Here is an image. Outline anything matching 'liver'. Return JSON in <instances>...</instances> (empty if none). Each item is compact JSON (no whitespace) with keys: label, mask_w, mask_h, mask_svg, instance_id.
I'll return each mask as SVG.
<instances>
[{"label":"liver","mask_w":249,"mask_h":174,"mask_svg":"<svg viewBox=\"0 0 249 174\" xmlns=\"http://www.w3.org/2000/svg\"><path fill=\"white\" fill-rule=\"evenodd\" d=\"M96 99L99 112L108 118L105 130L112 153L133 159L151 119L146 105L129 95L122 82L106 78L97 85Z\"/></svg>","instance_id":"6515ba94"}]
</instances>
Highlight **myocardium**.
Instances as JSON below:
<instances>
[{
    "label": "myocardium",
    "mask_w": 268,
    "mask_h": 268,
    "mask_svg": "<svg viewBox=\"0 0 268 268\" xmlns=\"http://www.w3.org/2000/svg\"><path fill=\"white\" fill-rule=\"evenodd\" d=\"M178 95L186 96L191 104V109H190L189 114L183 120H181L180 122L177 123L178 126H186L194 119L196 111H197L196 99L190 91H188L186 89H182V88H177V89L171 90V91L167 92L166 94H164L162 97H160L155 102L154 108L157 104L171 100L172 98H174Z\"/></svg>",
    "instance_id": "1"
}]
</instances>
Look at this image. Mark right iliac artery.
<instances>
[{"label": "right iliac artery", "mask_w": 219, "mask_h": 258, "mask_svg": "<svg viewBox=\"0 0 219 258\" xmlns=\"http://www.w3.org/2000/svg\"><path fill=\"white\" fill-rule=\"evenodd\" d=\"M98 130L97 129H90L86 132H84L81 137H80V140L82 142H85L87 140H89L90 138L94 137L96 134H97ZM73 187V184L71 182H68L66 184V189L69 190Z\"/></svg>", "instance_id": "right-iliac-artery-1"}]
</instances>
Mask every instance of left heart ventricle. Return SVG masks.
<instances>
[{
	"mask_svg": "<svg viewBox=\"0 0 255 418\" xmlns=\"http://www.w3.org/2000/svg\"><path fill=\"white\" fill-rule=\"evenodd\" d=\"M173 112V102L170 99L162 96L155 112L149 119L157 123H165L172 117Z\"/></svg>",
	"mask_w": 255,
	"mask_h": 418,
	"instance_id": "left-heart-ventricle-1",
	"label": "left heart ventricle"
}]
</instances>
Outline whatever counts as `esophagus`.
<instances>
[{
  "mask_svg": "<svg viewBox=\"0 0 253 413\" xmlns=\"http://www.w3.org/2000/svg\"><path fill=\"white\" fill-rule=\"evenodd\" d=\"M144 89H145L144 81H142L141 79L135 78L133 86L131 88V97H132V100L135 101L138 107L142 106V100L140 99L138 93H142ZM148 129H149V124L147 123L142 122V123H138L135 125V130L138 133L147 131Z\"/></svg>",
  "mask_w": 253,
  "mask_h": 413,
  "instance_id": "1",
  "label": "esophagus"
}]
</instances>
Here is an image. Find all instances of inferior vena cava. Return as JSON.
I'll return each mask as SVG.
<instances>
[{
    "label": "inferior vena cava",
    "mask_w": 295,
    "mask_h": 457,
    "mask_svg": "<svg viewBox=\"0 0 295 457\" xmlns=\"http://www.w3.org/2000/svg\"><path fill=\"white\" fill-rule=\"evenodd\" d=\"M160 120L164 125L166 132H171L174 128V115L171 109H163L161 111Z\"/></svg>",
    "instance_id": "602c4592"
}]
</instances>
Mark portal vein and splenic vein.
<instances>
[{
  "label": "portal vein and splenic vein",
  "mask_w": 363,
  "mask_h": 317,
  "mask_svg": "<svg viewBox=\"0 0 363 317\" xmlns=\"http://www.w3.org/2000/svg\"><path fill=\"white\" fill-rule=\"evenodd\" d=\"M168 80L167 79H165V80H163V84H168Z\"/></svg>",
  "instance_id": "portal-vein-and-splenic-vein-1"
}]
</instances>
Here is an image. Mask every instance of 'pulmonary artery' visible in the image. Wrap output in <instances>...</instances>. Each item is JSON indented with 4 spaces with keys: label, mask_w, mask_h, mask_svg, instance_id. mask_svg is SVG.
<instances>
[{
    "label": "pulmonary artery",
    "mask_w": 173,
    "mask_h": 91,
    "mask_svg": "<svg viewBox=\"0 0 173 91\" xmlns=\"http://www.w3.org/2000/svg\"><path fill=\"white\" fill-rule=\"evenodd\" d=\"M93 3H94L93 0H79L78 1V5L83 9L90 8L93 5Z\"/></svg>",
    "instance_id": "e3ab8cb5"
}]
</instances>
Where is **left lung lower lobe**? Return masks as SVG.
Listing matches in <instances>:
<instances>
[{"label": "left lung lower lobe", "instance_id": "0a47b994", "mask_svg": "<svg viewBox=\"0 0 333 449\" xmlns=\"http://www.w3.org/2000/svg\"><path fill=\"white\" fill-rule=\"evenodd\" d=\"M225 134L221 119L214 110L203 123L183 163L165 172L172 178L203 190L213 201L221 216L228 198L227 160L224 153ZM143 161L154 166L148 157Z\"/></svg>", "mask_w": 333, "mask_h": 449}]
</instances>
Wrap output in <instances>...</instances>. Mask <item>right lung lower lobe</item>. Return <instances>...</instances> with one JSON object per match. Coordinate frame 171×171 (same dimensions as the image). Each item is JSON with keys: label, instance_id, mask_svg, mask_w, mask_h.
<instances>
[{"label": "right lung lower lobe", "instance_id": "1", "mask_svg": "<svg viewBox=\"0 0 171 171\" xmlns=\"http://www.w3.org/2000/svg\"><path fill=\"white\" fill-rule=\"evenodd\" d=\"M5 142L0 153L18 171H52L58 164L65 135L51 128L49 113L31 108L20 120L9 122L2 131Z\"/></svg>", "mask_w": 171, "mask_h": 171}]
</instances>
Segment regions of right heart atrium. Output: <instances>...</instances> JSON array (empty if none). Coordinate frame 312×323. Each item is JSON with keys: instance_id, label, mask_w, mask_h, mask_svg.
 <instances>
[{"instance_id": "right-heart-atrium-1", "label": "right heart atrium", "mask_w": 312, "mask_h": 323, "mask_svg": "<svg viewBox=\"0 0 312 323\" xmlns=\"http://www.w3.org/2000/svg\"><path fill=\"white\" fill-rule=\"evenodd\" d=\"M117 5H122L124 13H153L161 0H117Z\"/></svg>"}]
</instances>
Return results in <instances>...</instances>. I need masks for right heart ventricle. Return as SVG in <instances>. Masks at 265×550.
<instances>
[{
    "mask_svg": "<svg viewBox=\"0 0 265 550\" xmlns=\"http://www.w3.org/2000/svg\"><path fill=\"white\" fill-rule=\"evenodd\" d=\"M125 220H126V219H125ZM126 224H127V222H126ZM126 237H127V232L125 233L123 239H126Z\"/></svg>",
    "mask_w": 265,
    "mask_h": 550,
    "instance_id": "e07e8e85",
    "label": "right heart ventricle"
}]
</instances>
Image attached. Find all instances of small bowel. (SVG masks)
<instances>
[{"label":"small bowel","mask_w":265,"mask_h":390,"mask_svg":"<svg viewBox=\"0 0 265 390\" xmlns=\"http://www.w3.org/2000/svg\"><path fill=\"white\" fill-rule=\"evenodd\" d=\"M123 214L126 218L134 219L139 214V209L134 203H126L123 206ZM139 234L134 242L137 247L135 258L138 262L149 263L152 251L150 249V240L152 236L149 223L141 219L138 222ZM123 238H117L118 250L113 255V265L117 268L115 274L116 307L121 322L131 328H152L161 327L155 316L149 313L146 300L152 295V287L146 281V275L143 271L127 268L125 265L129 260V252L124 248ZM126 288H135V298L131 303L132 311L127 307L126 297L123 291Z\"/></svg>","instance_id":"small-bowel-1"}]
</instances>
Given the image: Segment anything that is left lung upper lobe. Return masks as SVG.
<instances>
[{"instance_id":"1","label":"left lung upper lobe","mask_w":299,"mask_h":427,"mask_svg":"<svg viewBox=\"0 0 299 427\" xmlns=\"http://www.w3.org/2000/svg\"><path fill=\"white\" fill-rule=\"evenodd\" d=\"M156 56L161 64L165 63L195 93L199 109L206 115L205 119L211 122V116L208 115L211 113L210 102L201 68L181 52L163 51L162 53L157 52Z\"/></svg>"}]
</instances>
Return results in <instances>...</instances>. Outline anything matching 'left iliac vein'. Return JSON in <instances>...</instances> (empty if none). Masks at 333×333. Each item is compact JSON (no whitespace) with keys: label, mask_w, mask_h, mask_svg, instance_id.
▬▬▬
## [WORK TO DO]
Reproduce every line of the material above that contains the word "results".

## [FINISHED EXERCISE]
Return results in <instances>...</instances>. I need masks for right heart ventricle. Return as SVG in <instances>. Masks at 265×550.
Return results in <instances>...</instances>. Outline anything matching 'left iliac vein'. Return JSON in <instances>...</instances> (empty if none). Masks at 333×333. Each item is compact JSON (no whitespace) with keys: label, mask_w, mask_h, mask_svg, instance_id.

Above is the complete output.